Eppure da quel giorno la vita all’interno del castello sembra consumarsi come un idillio cadenzato da piccoli riti perfetti, tra i pasti cucinati dall’ottima Constance, i giochi infantili di Merricat e gli studi di zio Julian.

La dicotomia tra interno ed esterno è estrema: avulsa dal contesto sociale, la casa dei Blackwood rappresenta una regressione paranoica a un utero materno accogliente e rassicurante; inevitabilmente il paese e i suoi abitanti diventano minaccia all’ordine costituito. Non può che risultarne, allora, che l’unica deroga alla clausura, rappresentata dalle uscite in paese di Merricat per recuperare gli ingredienti per la sorella, combaci con climax vertiginose di tensione narrativa:

«Dai Blackwood si è sempre mangiato bene». Era stata Mrs. Donnell a parlare, pronunciando chiaramente le parole dietro di me, e qualcuna aveva ridacchiato mentre un’altra aveva fatto «Sshh». Non mi voltavo mai; era già abbastanza sentirle tutte lì dietro di me senza dover anche guardare quelle facce ottuse e grigie, quegli occhi pieni di odio. Vi auguro di schiattare, pensai, e morivo dalla voglia di dirlo ad alta voce. (p.18)

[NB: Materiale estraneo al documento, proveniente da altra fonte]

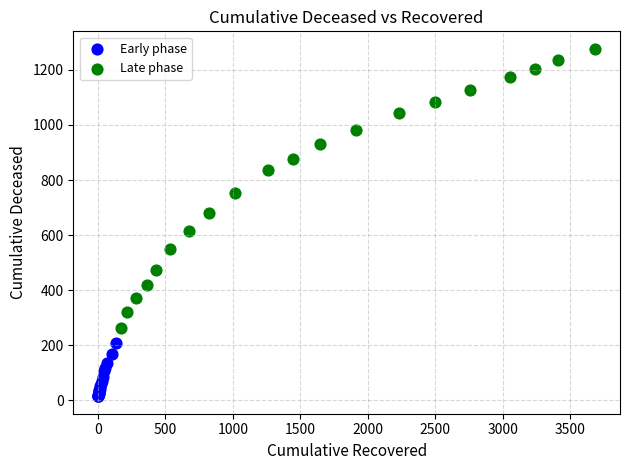

Which series contains the highest Y value?

Late phase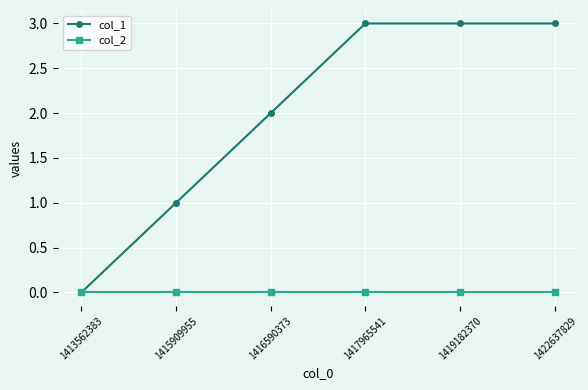

Is it true that col_2 equals 0 at 1417965541?

True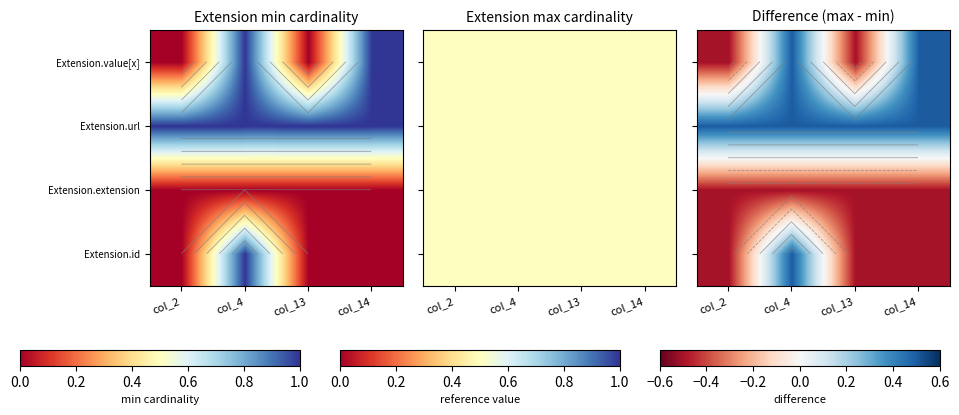

How many data points does each series have?

4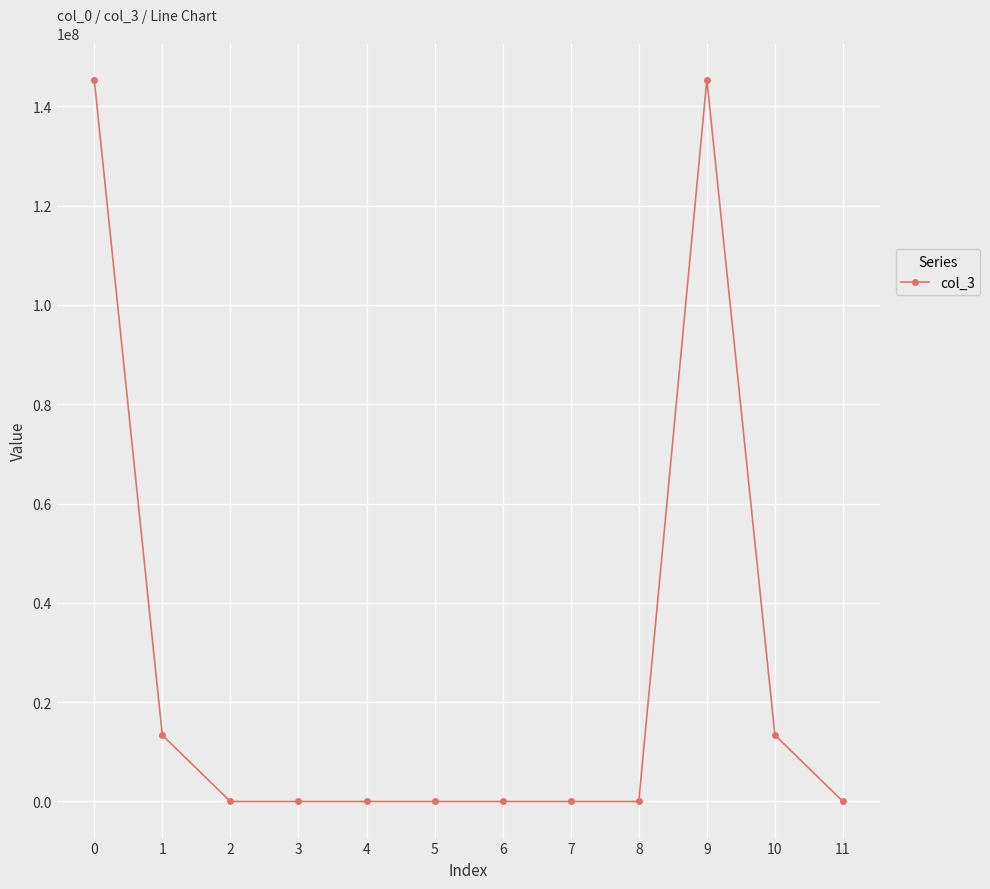

What is the greatest value displayed?

145363124.7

Pagina dopo pagina, i residui della famiglia Blackwood rivelano sfumature psicologiche perturbanti: Merricat passa i pomeriggi a seppellire oggetti e a imparare a memoria le virtù dei funghi velenosi; Constance rivela un’agorafobia totalizzante («Ci rinchiuderemo qui dentro a doppia mandata, ancor più di prima», p. 148), zio Julian passa ogni giorno cercando ossessivamente di fissare la memoria di quella sera per iscritto per poi pubblicarne un libro di grande successo.

«Se sopravvivo» diceva sempre a Constance «scriverò io il libro. In caso contrario, fa’ in modo che i miei appunti siano affidati a qualche grande cinico che non sia troppo interessato alla verità.» (p. 59)

In pieno gusto neogotico, l’apparente perfezione rivela un marciume sinistro, perverso che prenderà inevitabilmente il sopravvento quando un elemento estraneo verrà a deturpare la stasi interna al castello. L’odio sotteso di entrambe le parti non potrà che sfociare in accadimenti sconvolgenti. Forse irreversibili.

Abbiamo sempre vissuto nel castello consacra Jackson come impeccabile ritrattista di outsider sociali, creatrice di ecosistemi incancreniti in sé stessi all’insegna di una sensazione di costante scomodità.

Come se il lettore stesso diventasse elemento ostile e perturbante.

Perché, in realtà, il male di cui parla è quello insito in ognuno di noi.